══ Trecho

Desnecessário e errado foi o ataque desconcertante à classe média brasileira. Lula disse que ela “ostenta um padrão de vida acima do necessário”. O contingente atacado por Lula é formado por 105 milhões de brasileiros com renda média per capita que varia entre R$ 670 e R$ 3,7 mil. Francamente, você sabe, não dá para fazer extravagância com este tipo de ganho mensal. Lula também atacou a elite, que chamou de “escravista”. As classes média e alta, segundo o Datafolha, votam mais em Bolsonaro (38% e 39%) do que em Lula (27% e 26%).

Outro sinal da soberba foi pedir aos petistas que fossem “incomodar a tranquilidade” de parlamentares da oposição em suas casas. A fala do candidato reavivou o “nós contra eles” da era Dilma, quando parlamentares, juízes e jornalistas eram perseguidos e atacados verbalmente nas ruas, nos aeroportos, em suas casas. Quem não se lembra do ministro Gilmar Mendes sendo constrangido numa calçada de Lisboa? Petistas e antipetistas usavam o mesmo expediente que Lula propõe agora.

Lula errou também ao anunciar que demitiria oito mil militares do governo se ganhar a eleição (veja nota ao lado Macacão ou Farda). Nada contra, mas para quê comprar esta briga? Quer demitir, demite, mas não avisa antes. Em outro momento, o candidato disse a uma emissora de rádio do Paraná que eventualmente imagina que “Deus é petista”. Falou a tontice para elogiar a paranaense Gleisi Hoffmann. Num país religioso como o Brasil, não se brinca impunemente como essas coisas, menos ainda para se turbinar uma candidata a deputada.

Com mais de 40% das intenções de voto nas pesquisas, podendo ganhar no primeiro turno em todas elas, a situação de Lula é confortável. Talvez por isso tenha cometido os erros desta semana. O candidato levou uma bronca e recuou nas questões do aborto e da pressão da militância sobre parlamentares da oposição. A sorte de Lula é que ainda tem gente no PT com coragem para admoestá-lo, houve até quem dissesse para ele “falar menos e ouvir mais”. Recomendaram que antes de tratar de alguns temas sensíveis, escute especialistas. Seria a versão para campanha do “Ministério do Vai Dar Merda”, idealizado por Chico Buarque em 2003.

Macacão ou farda

Lula não poderia ter sido mais claro. Se for eleito, vai limar do governo federal oito mil militares encastelados por Jair Bolsonaro em postos do segundo e terceiro escalões. Faz muito bem. Fora as funções de natureza militar, as demais devem ser ocupadas pelos mais competentes. O fato de um cidadão usar farda e botina não o torna mais ou menos competente do que um outro de terno e gravata. O candidato deu esta declaração num evento na sede da CUT em São Paulo. O público vibrou com a novidade. Afinal, estes oito mil cargos podem ser ocupados por sindicalistas, como ocorreu em escala menor, mas ainda assim bem visível, nas administrações do PT. Não custa lembrar que macacão e pelego também não deixam ninguém mais eficiente.

════
══ Dados para análise

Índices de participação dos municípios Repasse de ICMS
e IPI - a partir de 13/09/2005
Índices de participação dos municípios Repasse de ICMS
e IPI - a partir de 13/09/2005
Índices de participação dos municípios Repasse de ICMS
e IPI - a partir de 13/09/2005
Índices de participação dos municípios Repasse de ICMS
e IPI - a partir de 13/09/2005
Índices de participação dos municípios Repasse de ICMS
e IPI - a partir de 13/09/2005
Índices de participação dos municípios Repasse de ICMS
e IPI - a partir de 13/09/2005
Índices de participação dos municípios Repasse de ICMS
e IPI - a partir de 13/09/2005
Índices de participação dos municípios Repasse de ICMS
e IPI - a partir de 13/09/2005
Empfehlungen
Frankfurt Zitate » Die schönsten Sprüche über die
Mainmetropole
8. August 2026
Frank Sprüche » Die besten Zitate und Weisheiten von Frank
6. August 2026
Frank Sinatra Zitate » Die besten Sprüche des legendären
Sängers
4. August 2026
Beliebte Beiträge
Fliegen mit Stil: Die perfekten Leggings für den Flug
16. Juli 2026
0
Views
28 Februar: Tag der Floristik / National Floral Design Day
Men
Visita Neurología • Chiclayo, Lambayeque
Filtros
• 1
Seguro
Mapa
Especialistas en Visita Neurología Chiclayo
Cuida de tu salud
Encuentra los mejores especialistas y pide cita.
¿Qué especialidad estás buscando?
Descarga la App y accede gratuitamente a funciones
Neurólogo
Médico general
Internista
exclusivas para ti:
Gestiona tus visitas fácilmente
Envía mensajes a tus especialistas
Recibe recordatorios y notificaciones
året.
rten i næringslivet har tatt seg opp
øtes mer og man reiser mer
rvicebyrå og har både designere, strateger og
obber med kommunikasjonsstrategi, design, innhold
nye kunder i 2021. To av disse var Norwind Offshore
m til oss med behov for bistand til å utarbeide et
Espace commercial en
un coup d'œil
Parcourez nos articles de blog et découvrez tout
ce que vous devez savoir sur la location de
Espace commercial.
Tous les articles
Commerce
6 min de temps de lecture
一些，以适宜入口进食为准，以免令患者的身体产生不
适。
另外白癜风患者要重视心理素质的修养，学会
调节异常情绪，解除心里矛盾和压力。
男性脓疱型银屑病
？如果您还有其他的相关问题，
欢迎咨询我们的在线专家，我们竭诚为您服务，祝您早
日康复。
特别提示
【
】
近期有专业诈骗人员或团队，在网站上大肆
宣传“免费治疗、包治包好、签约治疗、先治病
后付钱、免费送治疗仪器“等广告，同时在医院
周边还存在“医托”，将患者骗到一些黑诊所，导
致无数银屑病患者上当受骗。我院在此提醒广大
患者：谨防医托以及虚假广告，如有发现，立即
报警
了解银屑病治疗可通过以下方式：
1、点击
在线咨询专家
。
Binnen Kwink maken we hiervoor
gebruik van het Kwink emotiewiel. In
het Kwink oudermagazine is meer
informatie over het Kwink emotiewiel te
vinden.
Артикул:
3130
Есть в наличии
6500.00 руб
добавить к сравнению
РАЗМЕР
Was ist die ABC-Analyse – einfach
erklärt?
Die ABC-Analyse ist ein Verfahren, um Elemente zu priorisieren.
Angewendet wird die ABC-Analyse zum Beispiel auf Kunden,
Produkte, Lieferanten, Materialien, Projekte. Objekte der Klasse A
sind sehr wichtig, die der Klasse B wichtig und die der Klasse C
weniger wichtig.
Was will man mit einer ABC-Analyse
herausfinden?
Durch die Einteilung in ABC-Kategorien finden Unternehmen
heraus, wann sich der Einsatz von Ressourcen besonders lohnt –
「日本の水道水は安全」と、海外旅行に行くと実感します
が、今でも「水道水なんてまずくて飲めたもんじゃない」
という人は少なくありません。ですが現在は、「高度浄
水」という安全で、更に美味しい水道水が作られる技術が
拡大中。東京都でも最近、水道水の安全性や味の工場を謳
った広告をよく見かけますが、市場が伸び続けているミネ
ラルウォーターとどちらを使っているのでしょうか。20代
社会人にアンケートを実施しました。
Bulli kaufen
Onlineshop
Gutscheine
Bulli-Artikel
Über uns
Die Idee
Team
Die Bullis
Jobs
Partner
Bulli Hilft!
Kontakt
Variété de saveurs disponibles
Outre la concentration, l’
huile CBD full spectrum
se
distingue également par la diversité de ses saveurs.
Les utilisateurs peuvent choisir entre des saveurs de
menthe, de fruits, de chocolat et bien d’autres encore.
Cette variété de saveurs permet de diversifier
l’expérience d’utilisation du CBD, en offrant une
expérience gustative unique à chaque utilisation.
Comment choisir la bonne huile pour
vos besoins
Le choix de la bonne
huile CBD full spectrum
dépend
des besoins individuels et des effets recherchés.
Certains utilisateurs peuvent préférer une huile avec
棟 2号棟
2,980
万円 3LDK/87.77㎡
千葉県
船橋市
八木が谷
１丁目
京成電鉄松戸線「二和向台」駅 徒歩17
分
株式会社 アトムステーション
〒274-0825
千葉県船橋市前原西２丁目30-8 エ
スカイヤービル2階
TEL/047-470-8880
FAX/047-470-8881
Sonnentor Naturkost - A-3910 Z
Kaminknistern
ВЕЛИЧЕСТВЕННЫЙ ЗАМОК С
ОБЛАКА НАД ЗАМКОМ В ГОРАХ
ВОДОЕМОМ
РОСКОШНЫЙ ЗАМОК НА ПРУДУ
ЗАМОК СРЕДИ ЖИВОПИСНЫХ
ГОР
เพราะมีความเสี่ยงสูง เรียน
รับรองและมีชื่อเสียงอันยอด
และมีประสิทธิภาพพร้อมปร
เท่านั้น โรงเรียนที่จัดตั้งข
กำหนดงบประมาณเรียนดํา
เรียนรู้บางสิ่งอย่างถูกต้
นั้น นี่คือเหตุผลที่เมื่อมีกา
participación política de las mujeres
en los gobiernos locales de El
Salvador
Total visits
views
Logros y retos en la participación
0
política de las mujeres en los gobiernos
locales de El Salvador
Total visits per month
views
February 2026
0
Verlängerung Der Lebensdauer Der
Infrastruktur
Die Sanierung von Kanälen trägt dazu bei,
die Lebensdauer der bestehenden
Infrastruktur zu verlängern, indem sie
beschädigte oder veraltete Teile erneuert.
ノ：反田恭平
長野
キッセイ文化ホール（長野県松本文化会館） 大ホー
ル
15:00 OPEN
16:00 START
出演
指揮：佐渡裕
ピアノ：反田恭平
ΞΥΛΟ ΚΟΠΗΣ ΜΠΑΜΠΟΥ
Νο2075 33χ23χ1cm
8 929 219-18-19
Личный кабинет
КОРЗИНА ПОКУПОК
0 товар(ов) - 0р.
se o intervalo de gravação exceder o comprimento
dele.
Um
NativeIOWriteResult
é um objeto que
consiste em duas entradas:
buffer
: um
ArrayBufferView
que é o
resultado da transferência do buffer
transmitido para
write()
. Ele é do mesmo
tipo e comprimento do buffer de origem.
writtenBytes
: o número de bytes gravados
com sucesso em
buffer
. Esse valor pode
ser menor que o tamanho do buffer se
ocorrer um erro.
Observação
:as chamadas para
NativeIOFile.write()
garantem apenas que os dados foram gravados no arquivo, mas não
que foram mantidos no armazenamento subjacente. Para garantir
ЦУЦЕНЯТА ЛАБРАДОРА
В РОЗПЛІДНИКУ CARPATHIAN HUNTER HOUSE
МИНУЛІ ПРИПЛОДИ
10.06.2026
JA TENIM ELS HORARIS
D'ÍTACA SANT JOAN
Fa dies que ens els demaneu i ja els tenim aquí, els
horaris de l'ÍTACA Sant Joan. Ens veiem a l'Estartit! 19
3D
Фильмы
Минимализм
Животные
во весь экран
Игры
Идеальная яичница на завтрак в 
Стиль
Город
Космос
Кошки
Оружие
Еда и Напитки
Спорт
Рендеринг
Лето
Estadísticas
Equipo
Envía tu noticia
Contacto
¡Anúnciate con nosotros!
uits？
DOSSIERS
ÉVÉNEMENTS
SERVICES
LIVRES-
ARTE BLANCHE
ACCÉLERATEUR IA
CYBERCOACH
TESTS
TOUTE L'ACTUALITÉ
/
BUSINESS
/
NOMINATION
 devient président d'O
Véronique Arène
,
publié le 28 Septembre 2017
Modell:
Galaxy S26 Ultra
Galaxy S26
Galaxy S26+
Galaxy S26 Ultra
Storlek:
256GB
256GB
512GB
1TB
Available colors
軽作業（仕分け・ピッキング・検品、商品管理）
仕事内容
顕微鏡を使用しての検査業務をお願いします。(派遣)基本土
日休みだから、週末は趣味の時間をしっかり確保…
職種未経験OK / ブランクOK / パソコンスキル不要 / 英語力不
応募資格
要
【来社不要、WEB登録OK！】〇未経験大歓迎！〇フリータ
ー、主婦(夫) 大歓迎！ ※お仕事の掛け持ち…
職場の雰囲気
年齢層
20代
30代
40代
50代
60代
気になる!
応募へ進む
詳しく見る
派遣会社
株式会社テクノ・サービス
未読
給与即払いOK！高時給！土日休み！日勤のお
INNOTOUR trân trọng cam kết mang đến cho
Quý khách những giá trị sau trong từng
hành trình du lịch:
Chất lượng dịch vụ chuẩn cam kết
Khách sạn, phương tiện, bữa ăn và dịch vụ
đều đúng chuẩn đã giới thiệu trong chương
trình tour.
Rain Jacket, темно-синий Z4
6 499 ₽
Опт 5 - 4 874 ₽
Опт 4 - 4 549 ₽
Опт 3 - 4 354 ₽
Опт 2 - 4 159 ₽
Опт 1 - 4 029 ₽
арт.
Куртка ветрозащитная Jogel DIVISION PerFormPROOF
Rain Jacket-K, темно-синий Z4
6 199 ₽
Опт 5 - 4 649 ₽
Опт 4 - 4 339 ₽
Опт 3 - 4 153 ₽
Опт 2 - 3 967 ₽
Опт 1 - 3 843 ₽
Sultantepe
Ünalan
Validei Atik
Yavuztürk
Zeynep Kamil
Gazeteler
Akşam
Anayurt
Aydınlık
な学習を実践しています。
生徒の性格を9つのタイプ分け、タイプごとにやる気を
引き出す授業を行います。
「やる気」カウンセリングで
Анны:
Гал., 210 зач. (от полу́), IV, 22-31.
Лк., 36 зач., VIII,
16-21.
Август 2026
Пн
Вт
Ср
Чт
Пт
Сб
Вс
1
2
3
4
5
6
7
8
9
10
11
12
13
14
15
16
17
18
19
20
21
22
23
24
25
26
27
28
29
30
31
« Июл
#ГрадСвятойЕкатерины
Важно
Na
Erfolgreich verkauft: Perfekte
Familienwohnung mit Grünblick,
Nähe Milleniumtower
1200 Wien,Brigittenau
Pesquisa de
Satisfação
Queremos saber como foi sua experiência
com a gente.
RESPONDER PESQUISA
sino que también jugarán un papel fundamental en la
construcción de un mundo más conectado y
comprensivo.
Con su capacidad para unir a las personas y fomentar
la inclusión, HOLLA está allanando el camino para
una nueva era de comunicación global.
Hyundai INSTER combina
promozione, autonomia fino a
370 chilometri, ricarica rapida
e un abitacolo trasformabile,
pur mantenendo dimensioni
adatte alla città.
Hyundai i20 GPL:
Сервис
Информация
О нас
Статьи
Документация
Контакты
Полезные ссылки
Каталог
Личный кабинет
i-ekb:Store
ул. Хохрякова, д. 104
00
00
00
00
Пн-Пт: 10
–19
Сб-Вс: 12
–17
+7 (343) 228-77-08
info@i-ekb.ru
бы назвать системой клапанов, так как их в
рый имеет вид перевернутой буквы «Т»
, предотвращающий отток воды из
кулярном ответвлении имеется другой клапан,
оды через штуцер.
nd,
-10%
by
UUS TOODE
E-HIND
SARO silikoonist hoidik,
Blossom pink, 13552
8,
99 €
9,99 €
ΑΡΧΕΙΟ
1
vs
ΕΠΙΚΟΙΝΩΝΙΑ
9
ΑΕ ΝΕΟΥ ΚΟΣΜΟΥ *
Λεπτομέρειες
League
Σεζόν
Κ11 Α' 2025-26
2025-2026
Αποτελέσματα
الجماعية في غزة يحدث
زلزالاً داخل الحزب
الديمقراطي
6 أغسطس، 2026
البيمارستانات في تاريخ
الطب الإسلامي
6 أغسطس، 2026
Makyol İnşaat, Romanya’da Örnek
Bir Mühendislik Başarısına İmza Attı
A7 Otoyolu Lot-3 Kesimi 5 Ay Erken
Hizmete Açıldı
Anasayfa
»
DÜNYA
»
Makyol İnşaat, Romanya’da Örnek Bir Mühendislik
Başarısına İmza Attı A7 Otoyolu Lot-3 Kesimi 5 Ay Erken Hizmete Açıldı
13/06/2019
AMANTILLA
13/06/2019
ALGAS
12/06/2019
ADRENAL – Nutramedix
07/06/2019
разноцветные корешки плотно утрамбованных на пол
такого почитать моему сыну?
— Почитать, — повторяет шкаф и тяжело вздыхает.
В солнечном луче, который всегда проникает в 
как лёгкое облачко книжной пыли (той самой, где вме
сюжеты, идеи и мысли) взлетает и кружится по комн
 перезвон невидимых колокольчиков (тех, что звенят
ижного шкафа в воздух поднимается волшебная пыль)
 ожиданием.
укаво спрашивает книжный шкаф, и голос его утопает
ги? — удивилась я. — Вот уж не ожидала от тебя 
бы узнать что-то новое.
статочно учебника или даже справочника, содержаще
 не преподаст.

════

*Instruções da tarefa:*
Você pode dar continuidade à coluna acima sobre os deslizes de Lula na campanha, a partir da última frase dela?

*Resposta da tarefa:*
Nem precisa

Gleisi Hoffmann foi aconselhada a evitar o assunto reforma trabalhista nos encontros que vem mantendo com empresários. O PT não quer fazer barulho que pode gerar desconforto eleitoral. Mas, e precisa tratar do tema? Claro que não. Quem não sabe que o Lula vai fazer o que for preciso para restabelecer direitos que os trabalhadores um dia tiveram e caíram com a reforma do governo Temer? Afinal, para quem se esqueceu, PT significa Partido dos Trabalhadores. E, depois, para que ficar insistindo no óbvio quando se sabe que qualquer mudança de lei, inclusive da lei que regula as relações do trabalho, precisa da aprovação do Congresso?

Degenerado

Tarcísio Gomes de Freitas, candidato de Bolsonaro a governador de São Paulo, disse que vai retirar as câmeras das fardas da PM paulista se for eleito em outubro. Segundo ele, o dispositivo inibe a ação da polícia. Seria um monumental retrocesso em favor da violência e da impunidade policial. Todo mundo sabe como melhoraram os índices policiais em corporações que usam as câmeras nos fardamentos. É incrível como tem gente que ainda gosta de andar para trás neste país, como Tarcísio. É de um volume mastodôntico. No caso do candidato, capitão reformado do Exército como o seu padrinho, é bom notar que quem puxa aos seus não degenera.

Vácuo de Moro

E agora, Pastore? O ex-presidente do Banco Central do governo Figueiredo, Affonso Celso Pastore, ficou pendurado no pincel com a implosão da candidatura de Sergio Moro.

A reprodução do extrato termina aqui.